OBJECTIVE: To examine the effect of selenium supplementation on CD4 T-cell counts, viral suppression, and time to antiretroviral therapy (ART) initiation in ART-naive HIV-infected patients in Rwanda. METHODS: A multicenter, double-blinded, placebo-controlled, randomized clinical trial was conducted. Eligible patients were HIV-infected adults (≥21 years) who had a CD4 cell count between 400 and 650 cells/µl (ART eligibility was ≤350 cells/µl throughout the trial), and were willing to practice barrier methods of birth control. Patients were randomized to receive once-daily 200 µg selenium tablets or identical placebo. They were followed for 24 months with assessments every 6 months. Declines in CD4 cell counts were modeled using linear regressions with generalized estimating equations and effect modification, and the composite outcome (ART eligible or ART initiation) using Cox proportional-hazards regression, both conducted with intention to treat. RESULTS: Of the 300 participants, 149 received selenium, 202 (67%) were women, and median age was 33.5 years. The rate of CD4 depletion was reduced by 43.8% [95% confidence interval (CI) 7.8-79.8% decrease] in the treatment arm - from mean 3.97 cells/µl per month to mean 2.23 cells/µl per month. We observed 96 composite outcome events - 45 (47%) in the treatment arm. We found no treatment effect for the composite outcome (hazard ratio 1.00, 95% CI 0.66-1.54) or viral suppression (odds ratio 1.18, 95% CI 0.71-1.94). The trial was underpowered for the composite outcome due to a lower-than-anticipated event rate. Adverse events were comparable throughout. CONCLUSIONS: This randomized clinical trial demonstrated that 24-month selenium supplementation significantly reduces the rate of CD4 cell count decline among ART-naive patients.

Effect of selenium supplementation on CD4 T-cell recovery, viral suppression, morbidity and quality of life of HIV-infected patients in Rwanda: study protocol for a randomized controlled trial.

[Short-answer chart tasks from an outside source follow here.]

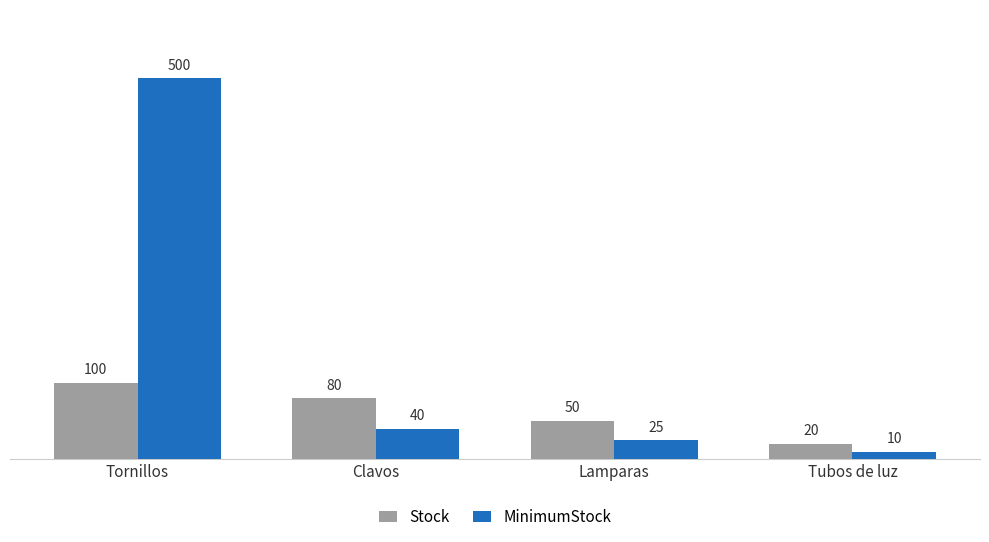

Count the Stock values in the range 50 to 100.

3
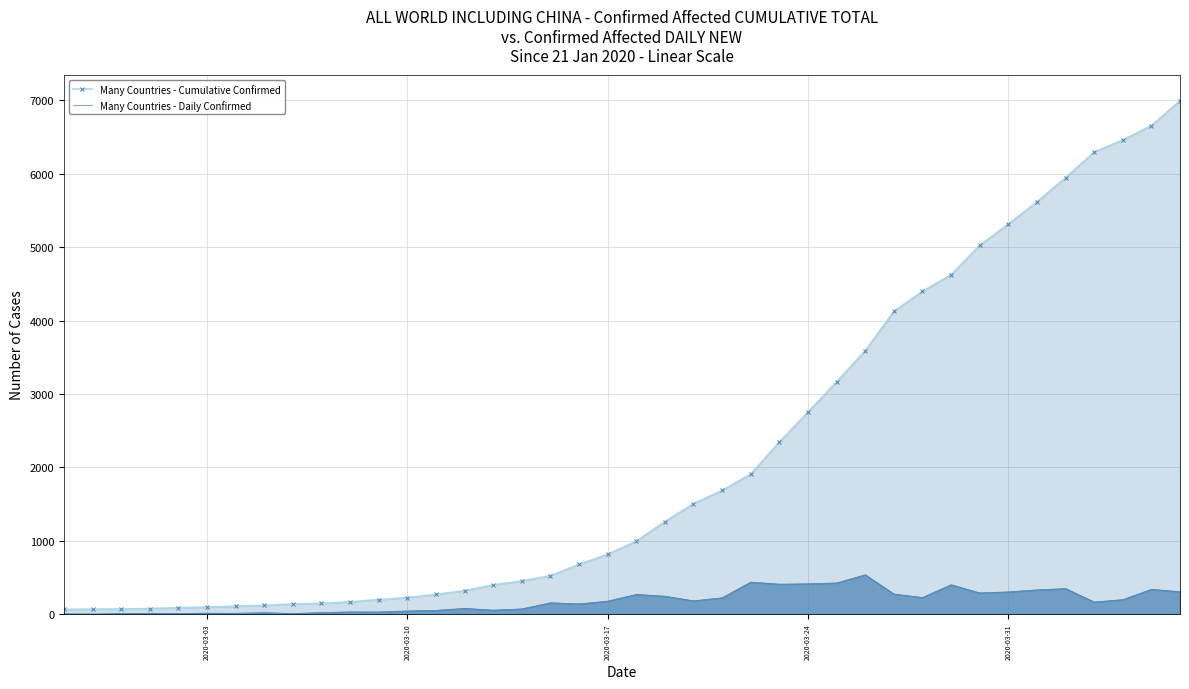

List the series in order of their peak value, highest first.

Many Countries - Cumulative Confirmed, Many Countries - Daily Confirmed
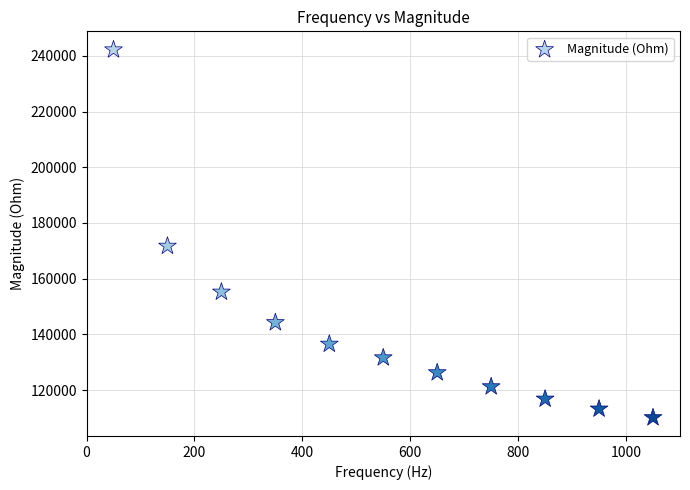

What is the average X value?

550.0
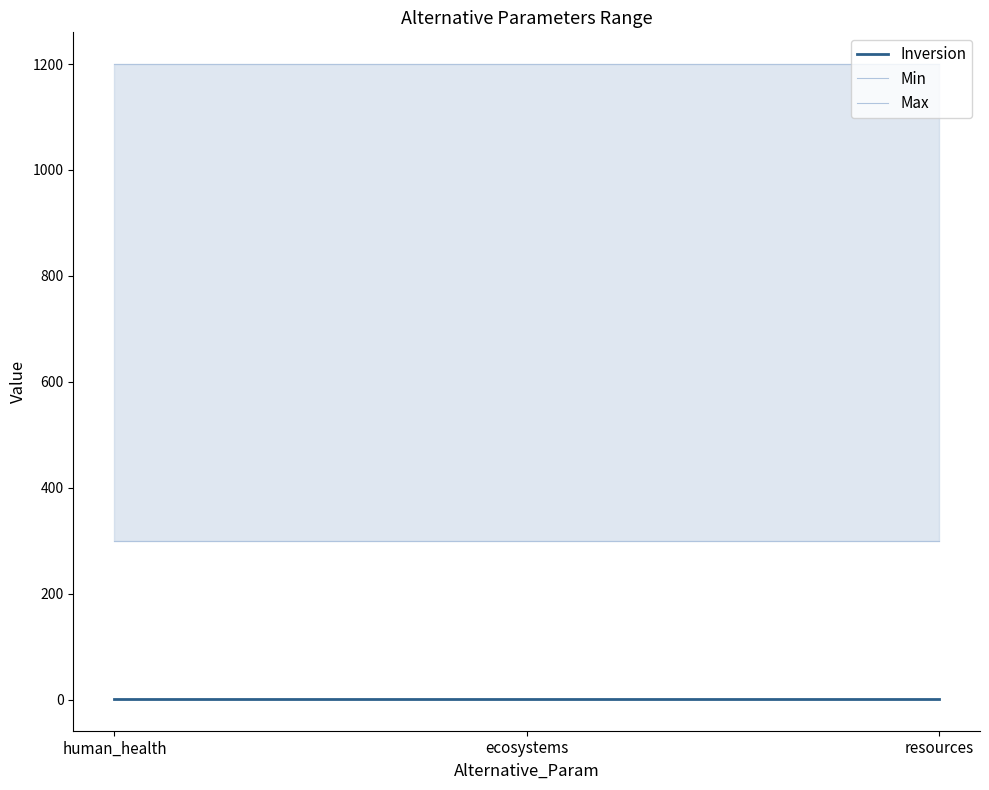

Is it true that Inversion equals 1 at resources?

True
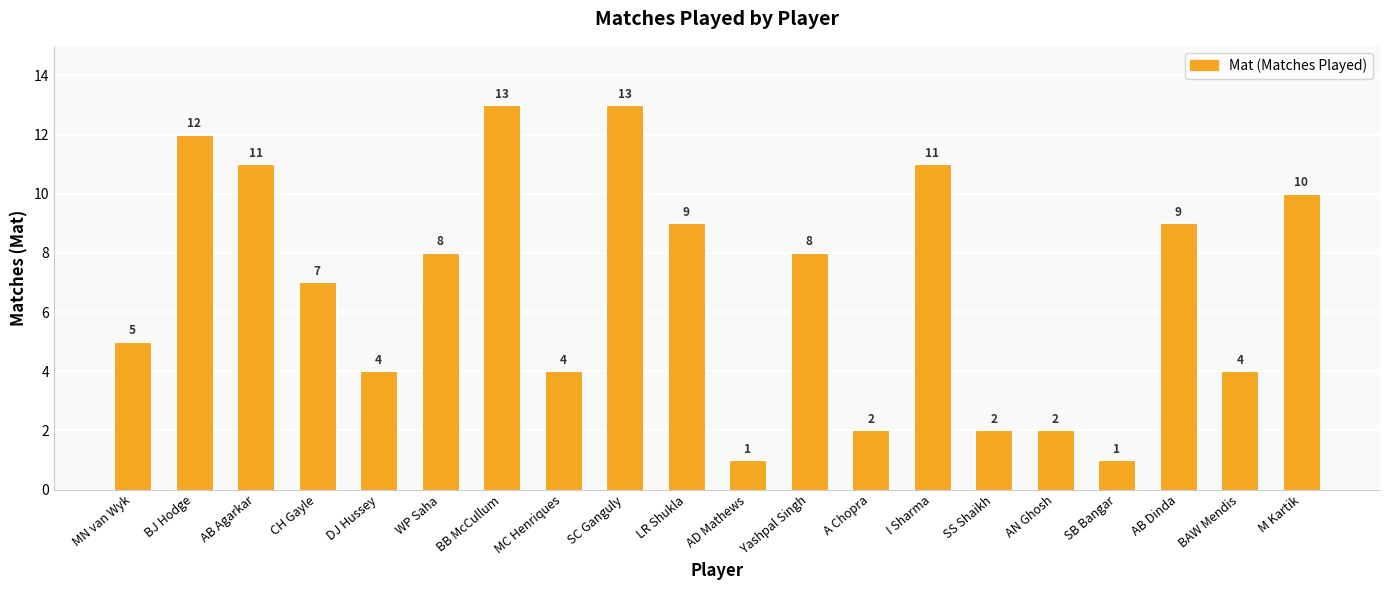

What is the maximum value shown in the chart?

13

BACKGROUND: Low levels of serum selenium are associated with increased risk of mortality among HIV+ patients in East Africa. We aim to assess the effect of selenium supplementation on CD4 cell count, HIV viral load, opportunistic infections, and quality of life in HIV-infected patients in Rwanda. METHODS AND DESIGN: A 24-month, multi-centre, patient and provider-blinded, randomized, placebo-controlled clinical trial involving 300 pre-antiretroviral therapy (ART) HIV-infected patients will be carried out at two sites in Rwanda. Patients ≥ 21 years of age with documented HIV infection, CD4 cell count of 400-650 cells/mm3, and not yet on ART will be recruited. Patients will be randomized at each study site using a randomized block design to receive either the selenium micronutrient supplement or an identically appearing placebo taken once daily. The primary outcome is a composite of time from baseline to reduction of CD4 T lymphocyte count below 350 cells/mm3 (confirmed by two measures at least one week apart), or start of ART, or the emergence of a documented CDC-defined AIDS-defining illness. An intention-to-treat analysis will be conducted using stepwise regression and structural equation modeling. DISCUSSION: Micronutrient interventions that aim to improve CD4 cell count, decrease opportunistic infections, decrease HIV viral load, and ultimately delay initiation of more costly ART may be beneficial, particularly in resource-constrained settings, such as sub-Saharan Africa. Additional trials are needed to determine if micro-supplementation can delay the need for more costly ART among HIV-infected patients. If shown to be effective, selenium supplementation may be of public health importance to HIV-infected populations, particularly in sub-Saharan Africa and other resource-constrained settings.